→ **YOUR GOAL**
Continue the letter about choosing to attend UC after a death in the family, writing on from its last sentence.

→ **EXTRACTED TEXT**
-- -- --
A friend said to me the other day that our lives, yours and mine, are merging in the space/time continuum. (Ever seen Doctor Who?) That somehow, right now, I'm living a life parallel to yours during your undergraduate and med school years, despite how different our experiences are. Everything was ahead of you then, just like things are for me now. It's a pretty remarkable thing.

It's remarkable because I didn't exactly plan to attend "your" university. Before you died, I'm pretty sure I blatantly told you I wasn't considering UC because I absolutely would not stay in Cincinnati. I never thought you were disappointed in that, and I know you would have been excited for me no matter where I ended up. I didn't even decide to apply until after you died, because I realized I didn't want to be far away from our family. I wish I had made that decision without your death. I wish I could have shared with you my good news--acceptance and a full scholarship and a teaching job and a stipend--from UC, your dear Varsity.

I don't know if you would have said anything to me about being glad that I chose UC. I don't even know if you'd have mentioned it to Mom, or to a friend. But I like to think (and you're not around to contradict me), that you would have been secretly so happy.
-- -- --
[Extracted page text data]
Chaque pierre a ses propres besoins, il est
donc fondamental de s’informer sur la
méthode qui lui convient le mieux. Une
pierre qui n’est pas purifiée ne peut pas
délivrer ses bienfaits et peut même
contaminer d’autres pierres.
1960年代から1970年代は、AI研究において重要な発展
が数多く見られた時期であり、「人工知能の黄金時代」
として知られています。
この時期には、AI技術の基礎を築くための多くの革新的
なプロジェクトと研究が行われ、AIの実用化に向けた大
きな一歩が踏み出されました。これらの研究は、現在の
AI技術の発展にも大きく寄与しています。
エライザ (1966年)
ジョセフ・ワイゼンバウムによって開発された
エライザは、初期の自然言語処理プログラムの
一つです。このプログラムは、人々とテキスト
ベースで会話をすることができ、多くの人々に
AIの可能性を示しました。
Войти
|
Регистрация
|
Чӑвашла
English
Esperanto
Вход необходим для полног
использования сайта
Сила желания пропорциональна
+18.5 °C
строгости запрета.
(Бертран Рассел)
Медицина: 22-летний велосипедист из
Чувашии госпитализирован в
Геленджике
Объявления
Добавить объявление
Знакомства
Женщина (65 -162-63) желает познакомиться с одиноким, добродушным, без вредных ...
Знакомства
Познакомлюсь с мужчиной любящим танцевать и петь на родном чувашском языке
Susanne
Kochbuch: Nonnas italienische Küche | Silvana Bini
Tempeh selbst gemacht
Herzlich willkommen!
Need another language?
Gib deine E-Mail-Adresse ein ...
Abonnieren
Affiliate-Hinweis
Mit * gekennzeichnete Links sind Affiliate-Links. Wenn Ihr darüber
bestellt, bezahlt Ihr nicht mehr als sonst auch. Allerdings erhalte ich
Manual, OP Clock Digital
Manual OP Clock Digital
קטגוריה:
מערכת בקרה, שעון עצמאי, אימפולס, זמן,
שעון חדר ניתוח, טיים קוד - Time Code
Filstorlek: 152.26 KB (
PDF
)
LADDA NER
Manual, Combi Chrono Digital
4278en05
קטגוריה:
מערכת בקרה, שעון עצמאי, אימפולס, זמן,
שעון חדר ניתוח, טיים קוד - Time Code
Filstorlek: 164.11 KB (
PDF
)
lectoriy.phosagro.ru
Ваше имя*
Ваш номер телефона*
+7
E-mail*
-- -- --
→ **EXERCISE RESULT**
I know you were (and are and will always be) proud of me. When I got accepted, Dad, aside from wanting to just share my news, I wanted to thank you. I know I said these things during my goodbyes, but seriously--thanks, Dad. Thanks for teaching me to read. Thanks for sharing with me your love of learning. Thanks for believing in me. Thanks for contradicting me when I made self-disparaging comments about how I'll never get into graduate school. Thanks for showing up at my concerts, my award ceremonies. Thanks for threatening to take away my violin if I didn't start practicing more. Thanks for reading my Honors project. I always dreamed that if I ever wrote a book, I'd dedicate it to you and Mom, and that's still true. Someday, if I ever finish my dissertation, you're going on the first page. You got me here, and you've made it special.

I wish I could share this experience with you, Dad. I wish you could have helped me move in. I imagine that you would have worn a Bearcats t-shirt, and a Bearcats baseball cap. I imagine you and Mom driving down for an evening. We'd go to a game or a CCM concert, then eat dinner at Ambar India and I'd walk back to my apartment. I imagine that we'd all walk around campus before the game, and you and Mom would tell stories about classes, about meeting each other, about your memories of being so young and full of promise.

I wish I could buy you a stupid, overpriced "Proud UC Dad" bumper sticker.